Why I’m So Cynical

Well, I don’t really know why. But I can share with you a few examples of how I’m cynical.

A friend an I were talking about looking at the stars, and I made a joke about it not mattering if there are clouds or not, because the telescope sort of puts you out past the clouds. You’re looking at stuff much further away than the clouds, you see.

I know, it’s a rolleyes for me too. But you’d be surprised at how many people won’t laugh at that joke. But rather say, “Uh, what’s the joke, Spacey?”

So it reminded me of a time in third grade when we were watching some film in the cafeteria. They were projecting it on the white paint of the cinderblock cafeteria wall. And when the lights came up, the teacher in charge says, “Okay, so I want to ask a question. Does the sound come from the picture on the wall, or the projector? I want to see a show of hands. How many think it comes from the wall?”

At this point I’d already formed my own question in my head, because I was confused by the question. Not in how to answer it, you see, but in wondering if there was some trick or something. Was this a joke? So I was making a sour face when I turned around toward the teacher. She saw my messy frown and says, “Space, you know the answer?” but I didn’t really hear her. I was so focused on my own question, that – now in being given the floor, so to speak – all I could think to answer with was asking my own question. So I blurted it out, totally not thinking about the platform upon which I was speaking. Which was a third grade cafeteria, to a third grade audience. But yeah, I was already cynical at nine years old.
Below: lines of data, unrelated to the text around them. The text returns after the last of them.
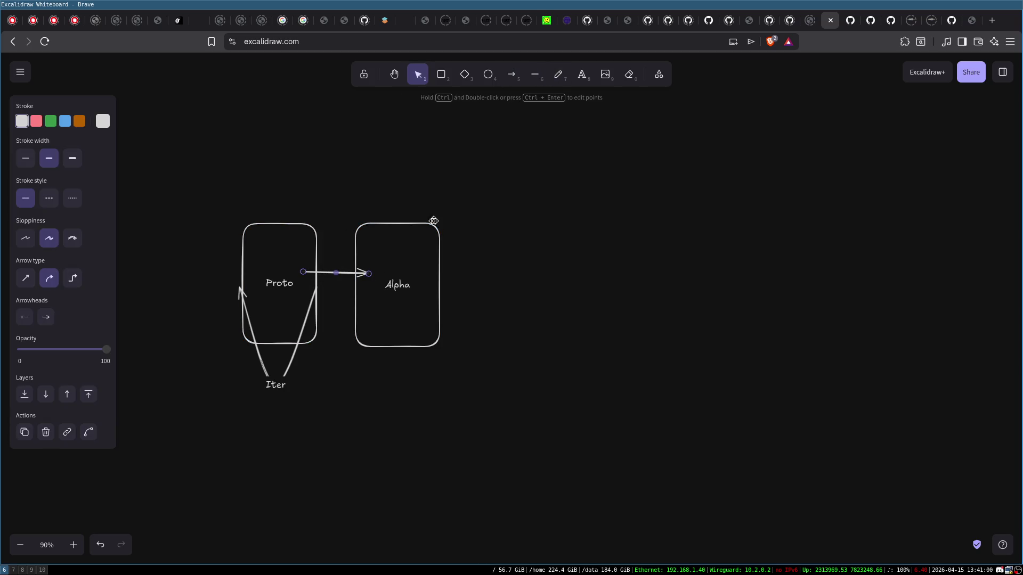
- Add a tall box right of Alpha labelled 'Static', correcting the capitalisation typo
left_click(441, 74)
mouse_move(484, 202)
left_mouse_down()
mouse_move(515, 233)
mouse_move(538, 495)
left_mouse_up()
left_click_drag(526, 417, 525, 376)
double_click(505, 263)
“what the hell kind of idiot would think it comes from the wall?”

There erupted a sort of embarrassed laughter, I think mostly from the fifty or so percent of those who already had their hands up. Yeah you read that right. Half of the students thought it came from the wall. But I was invited to pose my question in an all together more personal setting, to the principal himself.

He was a cool guy, this principal. He had a serious mustache too. But I saw him covering his mouth with a finger. You know how people do that? They sort of form a mustache with their finger while the rest of the fingers kind of curl around the chin… Yeah, he was holding back laughter himself. He had to put forth some sort of disciplinary action to show he couldn’t sit back and tolerate cursing third-graders. But he clearly didn’t want to, and was actually of the mind to applaud me for not tolerating idiocy.

This is the same guy who let me walk scott-free when I bit a chunk out of a guy’s arm when he put me in a headlock. Guy had to get stitches and grafts and shit, and has a permanent reminder not to expect a free ride. So yeah, this principal is clearly more a pragmatist than a punisher himself.

I think I should swing by his house and have a beer with him sometime.